Aquavit will begin its Phase II/Phase III trials for DTX-023 (aqubotulinumtoxinA) and DTX-024 (aqubotulinumtoxinA with intradermal microinjector) under the study protocol titled S.W.E.A.T. I™ (Safety with Efficacy of AQUATOX for primary Axillary hyperhidrosis Trial) and S.W.E.A.T. II™ (Safety with Efficacy of AQUATOX for palmar hyperhidrosis Trial).
"We are thrilled with the FDA's green light of DTX-023 and DTX-024. We will focus on successfully completing S.W.E.A.T. I™ and II™ in a timely manner while anticipating the IND approval of DTX-025 in the near future," said Sobin Chang, MPH., Chief Executive Officer of Aquavit. "We are truly grateful to our investigators who signed on early for the studies, valuable clinical advisors, and quality research organisations such as IBTXR (Institute for Botulinum Toxin Research)."
Aquavit is the first company in history to pursue FDA approval for intradermal injection of botulinum toxin for the treatment of palmar hyperhidrosis.
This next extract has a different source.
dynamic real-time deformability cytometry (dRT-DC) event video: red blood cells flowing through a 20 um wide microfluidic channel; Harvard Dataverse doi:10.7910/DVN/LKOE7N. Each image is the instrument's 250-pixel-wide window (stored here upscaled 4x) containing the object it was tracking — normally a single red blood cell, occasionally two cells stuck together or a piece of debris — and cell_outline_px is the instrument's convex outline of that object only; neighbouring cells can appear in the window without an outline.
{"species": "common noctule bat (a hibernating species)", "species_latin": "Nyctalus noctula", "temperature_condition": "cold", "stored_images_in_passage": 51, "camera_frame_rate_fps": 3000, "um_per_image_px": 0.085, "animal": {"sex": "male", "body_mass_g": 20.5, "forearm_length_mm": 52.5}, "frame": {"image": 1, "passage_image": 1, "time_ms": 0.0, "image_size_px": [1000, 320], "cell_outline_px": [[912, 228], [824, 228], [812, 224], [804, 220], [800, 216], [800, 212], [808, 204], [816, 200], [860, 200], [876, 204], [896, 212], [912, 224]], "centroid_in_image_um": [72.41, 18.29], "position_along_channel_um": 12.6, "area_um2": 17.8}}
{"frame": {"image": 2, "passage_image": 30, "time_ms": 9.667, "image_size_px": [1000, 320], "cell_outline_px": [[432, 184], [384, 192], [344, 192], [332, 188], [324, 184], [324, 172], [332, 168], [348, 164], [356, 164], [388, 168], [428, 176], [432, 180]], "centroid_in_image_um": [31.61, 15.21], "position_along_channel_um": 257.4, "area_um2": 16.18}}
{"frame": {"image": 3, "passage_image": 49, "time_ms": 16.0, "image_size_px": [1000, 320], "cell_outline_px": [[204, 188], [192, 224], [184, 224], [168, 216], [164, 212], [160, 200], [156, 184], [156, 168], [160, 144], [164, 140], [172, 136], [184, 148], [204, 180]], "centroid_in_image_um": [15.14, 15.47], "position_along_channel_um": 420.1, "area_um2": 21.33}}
"Botulinum toxins have been utilised for aesthetic and therapeutic indications for over three decades. However, the lack of diversity of the industry limits the potential for new research topics and innovations. We are excited about the possibility of completing our clinical trials and being able to use DTX-023 and DTX-024 to treat the unmet needs of so many patients," added Churlsu Kwon, MD. PhD. MPH., Chief Medical Officer of Aquavit.